Records.
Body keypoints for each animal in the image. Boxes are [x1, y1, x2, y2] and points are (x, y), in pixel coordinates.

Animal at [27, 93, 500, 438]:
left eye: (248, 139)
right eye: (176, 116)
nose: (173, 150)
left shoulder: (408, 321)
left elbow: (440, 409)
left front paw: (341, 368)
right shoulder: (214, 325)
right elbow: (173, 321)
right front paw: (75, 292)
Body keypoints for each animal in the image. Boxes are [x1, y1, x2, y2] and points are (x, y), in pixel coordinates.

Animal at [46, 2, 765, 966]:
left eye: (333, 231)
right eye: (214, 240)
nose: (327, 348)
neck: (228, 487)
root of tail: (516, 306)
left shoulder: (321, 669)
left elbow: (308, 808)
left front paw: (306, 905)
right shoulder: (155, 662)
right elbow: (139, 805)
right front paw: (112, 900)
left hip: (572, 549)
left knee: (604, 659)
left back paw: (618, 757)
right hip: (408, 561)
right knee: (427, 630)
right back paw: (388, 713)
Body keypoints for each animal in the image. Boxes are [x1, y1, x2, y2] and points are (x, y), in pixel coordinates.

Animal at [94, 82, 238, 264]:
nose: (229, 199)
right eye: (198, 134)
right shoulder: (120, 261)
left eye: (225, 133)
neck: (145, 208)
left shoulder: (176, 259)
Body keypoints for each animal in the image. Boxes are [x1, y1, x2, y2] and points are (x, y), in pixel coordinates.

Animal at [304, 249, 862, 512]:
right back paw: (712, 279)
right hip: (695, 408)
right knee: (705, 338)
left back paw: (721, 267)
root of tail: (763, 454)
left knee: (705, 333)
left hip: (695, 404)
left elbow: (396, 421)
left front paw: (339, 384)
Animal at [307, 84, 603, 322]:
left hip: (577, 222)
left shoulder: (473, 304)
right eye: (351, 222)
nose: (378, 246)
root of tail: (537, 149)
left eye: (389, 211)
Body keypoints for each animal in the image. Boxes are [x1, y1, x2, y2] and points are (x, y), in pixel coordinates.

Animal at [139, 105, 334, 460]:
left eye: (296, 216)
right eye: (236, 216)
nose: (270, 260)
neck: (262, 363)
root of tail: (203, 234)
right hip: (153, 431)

Aim of the task.
Repeat each record word for word.

Worked solution.
Body keypoints for each animal in the image. Boxes are [x1, y1, x2, y2] and points are (x, y), in pixel coordinates.

Animal at [27, 93, 500, 438]:
left eye: (248, 139)
right eye: (176, 116)
nose: (173, 150)
left shoulder: (408, 321)
left elbow: (440, 409)
left front paw: (341, 368)
right shoulder: (214, 325)
right elbow: (173, 321)
right front paw: (75, 292)
Body keypoints for each animal in the image. Boxes are [x1, y1, x2, y2] and points are (x, y), in pixel coordinates.

Animal at [46, 2, 765, 966]:
left eye: (333, 231)
right eye: (214, 240)
nose: (327, 348)
neck: (228, 487)
root of tail: (516, 306)
left shoulder: (321, 669)
left elbow: (308, 808)
left front paw: (306, 905)
right shoulder: (155, 662)
right elbow: (139, 805)
right front paw: (112, 900)
left hip: (572, 549)
left knee: (604, 659)
left back paw: (618, 757)
right hip: (408, 561)
right knee: (427, 630)
right back paw: (388, 713)
Body keypoints for each animal in the image. Boxes are [x1, y1, x2, y2] and points are (x, y), in pixel coordinates.

Animal at [94, 82, 238, 264]:
nose: (229, 199)
right eye: (198, 134)
right shoulder: (120, 261)
left eye: (225, 133)
neck: (145, 208)
left shoulder: (176, 259)
Body keypoints for each animal in the image. Boxes are [x1, y1, x2, y2] and points are (x, y), in pixel coordinates.

Animal at [304, 249, 862, 512]:
right back paw: (712, 279)
right hip: (695, 408)
right knee: (705, 338)
left back paw: (721, 267)
root of tail: (763, 454)
left knee: (705, 333)
left hip: (695, 404)
left elbow: (396, 421)
left front paw: (339, 384)
Animal at [307, 84, 603, 322]:
left hip: (577, 222)
left shoulder: (473, 304)
right eye: (351, 222)
nose: (378, 246)
root of tail: (537, 149)
left eye: (389, 211)
Body keypoints for each animal in the image. Boxes are [x1, y1, x2, y2] and points are (x, y), in pixel coordinates.

Animal at [139, 105, 334, 460]:
left eye: (296, 216)
right eye: (236, 216)
nose: (270, 260)
neck: (262, 363)
root of tail: (203, 234)
right hip: (153, 431)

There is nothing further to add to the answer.